** Begin Dataset rows **
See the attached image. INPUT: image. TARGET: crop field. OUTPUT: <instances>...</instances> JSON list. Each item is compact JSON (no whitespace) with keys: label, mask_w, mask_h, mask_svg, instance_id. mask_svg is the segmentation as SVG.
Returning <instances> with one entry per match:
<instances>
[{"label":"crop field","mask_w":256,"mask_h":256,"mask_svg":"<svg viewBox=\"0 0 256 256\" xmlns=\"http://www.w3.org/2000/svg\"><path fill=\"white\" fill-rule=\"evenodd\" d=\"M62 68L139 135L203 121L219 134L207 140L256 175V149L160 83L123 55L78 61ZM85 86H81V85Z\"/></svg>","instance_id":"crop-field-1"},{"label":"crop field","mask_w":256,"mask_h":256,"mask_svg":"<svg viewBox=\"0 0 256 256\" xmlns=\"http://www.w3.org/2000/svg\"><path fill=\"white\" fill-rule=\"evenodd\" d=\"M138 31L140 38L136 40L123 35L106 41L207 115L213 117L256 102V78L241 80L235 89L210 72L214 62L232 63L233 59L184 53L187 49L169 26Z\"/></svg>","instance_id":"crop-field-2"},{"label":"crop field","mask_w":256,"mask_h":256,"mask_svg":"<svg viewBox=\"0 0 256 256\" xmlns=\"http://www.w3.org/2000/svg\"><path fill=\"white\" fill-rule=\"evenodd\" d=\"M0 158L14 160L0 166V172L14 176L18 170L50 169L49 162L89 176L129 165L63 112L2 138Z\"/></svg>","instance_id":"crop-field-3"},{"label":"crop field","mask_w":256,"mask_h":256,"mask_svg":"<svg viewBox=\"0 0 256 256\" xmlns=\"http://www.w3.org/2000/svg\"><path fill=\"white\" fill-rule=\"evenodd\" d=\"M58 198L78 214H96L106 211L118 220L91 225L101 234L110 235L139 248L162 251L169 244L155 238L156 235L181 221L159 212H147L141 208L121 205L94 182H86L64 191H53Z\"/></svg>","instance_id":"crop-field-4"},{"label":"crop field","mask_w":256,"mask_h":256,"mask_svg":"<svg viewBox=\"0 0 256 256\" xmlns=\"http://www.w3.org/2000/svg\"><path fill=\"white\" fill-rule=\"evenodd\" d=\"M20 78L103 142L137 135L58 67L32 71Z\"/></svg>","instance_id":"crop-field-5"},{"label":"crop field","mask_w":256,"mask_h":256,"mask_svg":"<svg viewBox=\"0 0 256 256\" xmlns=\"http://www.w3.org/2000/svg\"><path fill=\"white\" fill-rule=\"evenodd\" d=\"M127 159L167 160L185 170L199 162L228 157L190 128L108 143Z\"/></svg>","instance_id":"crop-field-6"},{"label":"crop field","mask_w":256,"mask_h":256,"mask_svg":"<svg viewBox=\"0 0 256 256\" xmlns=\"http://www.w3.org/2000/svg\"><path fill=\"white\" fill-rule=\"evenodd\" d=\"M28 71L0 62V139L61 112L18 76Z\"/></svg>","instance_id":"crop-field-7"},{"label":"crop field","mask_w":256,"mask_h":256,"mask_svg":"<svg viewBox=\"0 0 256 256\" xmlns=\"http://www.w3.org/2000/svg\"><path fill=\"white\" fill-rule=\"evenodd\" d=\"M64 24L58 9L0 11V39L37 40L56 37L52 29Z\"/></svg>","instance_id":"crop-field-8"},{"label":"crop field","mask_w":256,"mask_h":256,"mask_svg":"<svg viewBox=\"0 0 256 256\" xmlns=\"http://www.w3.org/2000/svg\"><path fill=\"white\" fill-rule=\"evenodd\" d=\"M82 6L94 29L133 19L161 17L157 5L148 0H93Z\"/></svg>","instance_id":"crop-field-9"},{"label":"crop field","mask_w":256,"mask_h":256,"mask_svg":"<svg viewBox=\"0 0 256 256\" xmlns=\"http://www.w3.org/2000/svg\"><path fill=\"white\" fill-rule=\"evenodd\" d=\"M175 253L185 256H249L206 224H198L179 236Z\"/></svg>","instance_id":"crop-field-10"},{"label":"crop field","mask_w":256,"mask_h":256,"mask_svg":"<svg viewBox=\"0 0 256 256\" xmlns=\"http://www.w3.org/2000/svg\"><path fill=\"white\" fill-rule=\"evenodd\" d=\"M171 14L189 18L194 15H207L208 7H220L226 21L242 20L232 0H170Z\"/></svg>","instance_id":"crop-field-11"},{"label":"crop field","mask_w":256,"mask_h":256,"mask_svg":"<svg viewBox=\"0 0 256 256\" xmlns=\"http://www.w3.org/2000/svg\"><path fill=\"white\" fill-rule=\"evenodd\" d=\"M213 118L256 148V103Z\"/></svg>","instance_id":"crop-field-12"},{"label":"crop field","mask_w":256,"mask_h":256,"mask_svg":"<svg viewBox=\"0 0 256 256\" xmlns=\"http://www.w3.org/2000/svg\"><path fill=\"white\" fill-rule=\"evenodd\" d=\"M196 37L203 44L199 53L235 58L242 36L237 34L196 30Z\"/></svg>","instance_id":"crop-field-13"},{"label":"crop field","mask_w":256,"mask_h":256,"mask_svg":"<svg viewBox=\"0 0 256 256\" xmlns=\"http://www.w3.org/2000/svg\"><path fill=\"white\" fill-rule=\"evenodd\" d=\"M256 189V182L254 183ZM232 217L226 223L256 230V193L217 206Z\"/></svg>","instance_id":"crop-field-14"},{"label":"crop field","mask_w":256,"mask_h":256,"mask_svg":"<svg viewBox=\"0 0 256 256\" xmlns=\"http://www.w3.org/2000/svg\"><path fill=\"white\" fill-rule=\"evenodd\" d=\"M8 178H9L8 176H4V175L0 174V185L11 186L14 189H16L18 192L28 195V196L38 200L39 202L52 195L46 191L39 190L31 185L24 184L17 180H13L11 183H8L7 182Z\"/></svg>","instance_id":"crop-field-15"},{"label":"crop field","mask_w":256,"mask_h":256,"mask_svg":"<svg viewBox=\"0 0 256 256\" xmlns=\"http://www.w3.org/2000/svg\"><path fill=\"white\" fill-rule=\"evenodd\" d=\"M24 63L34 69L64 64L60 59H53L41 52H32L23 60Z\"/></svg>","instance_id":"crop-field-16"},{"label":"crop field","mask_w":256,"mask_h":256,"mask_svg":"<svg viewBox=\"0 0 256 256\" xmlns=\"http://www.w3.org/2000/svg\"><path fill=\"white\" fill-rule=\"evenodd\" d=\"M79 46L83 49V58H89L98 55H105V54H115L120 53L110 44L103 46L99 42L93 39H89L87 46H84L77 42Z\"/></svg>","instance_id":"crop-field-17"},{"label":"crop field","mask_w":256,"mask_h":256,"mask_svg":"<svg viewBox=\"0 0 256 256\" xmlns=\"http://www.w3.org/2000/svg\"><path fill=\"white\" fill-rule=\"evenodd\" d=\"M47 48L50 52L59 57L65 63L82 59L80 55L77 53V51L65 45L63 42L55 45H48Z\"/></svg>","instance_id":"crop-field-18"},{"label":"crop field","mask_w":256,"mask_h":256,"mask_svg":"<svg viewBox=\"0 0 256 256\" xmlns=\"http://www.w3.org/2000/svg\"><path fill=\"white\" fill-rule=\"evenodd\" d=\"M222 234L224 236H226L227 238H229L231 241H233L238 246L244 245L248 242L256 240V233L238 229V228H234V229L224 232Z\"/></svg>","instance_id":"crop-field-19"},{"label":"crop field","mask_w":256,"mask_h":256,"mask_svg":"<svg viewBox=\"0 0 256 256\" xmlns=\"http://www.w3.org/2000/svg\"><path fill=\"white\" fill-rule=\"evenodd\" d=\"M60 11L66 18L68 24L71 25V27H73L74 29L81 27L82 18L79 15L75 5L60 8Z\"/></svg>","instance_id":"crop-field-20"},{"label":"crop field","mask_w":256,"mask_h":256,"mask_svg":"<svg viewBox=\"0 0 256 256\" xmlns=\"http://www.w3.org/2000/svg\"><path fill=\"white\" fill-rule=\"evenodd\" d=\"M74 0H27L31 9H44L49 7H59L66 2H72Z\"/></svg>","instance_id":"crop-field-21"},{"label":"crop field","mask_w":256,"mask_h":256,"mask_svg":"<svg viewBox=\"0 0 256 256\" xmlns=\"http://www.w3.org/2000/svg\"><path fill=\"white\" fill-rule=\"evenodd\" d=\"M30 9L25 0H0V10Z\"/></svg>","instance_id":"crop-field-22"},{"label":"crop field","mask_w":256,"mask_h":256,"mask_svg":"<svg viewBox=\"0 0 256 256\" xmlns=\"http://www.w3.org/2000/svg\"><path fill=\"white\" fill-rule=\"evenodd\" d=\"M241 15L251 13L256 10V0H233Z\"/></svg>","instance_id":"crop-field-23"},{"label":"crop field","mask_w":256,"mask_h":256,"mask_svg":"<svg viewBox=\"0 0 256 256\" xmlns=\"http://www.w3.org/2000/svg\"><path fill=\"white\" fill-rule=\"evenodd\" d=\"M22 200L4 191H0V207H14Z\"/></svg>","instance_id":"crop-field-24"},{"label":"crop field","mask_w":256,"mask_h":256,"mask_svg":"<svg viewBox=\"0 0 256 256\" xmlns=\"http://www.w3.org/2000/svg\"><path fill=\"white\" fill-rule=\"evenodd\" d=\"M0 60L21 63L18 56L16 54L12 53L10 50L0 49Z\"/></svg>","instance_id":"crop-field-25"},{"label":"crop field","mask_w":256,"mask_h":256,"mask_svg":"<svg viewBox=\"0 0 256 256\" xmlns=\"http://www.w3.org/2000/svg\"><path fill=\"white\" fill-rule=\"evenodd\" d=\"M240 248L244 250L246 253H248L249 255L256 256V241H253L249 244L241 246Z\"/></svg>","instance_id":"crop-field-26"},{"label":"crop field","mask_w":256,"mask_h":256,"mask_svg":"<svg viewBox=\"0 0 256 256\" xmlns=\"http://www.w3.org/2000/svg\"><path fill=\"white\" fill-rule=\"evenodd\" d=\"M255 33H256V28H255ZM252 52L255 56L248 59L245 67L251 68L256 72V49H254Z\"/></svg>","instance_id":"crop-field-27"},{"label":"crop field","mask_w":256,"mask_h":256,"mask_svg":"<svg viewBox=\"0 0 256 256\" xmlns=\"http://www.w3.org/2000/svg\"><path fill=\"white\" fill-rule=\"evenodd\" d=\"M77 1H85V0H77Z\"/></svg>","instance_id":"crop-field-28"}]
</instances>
** End Dataset rows **
Requirement
Find each line in the listing above that contains the string "instances", with case counting, and copy those lines.

Response
See the attached image. INPUT: image. TARGET: crop field. OUTPUT: <instances>...</instances> JSON list. Each item is compact JSON (no whitespace) with keys: label, mask_w, mask_h, mask_svg, instance_id. mask_svg is the segmentation as SVG.
Returning <instances> with one entry per match:
<instances>
</instances>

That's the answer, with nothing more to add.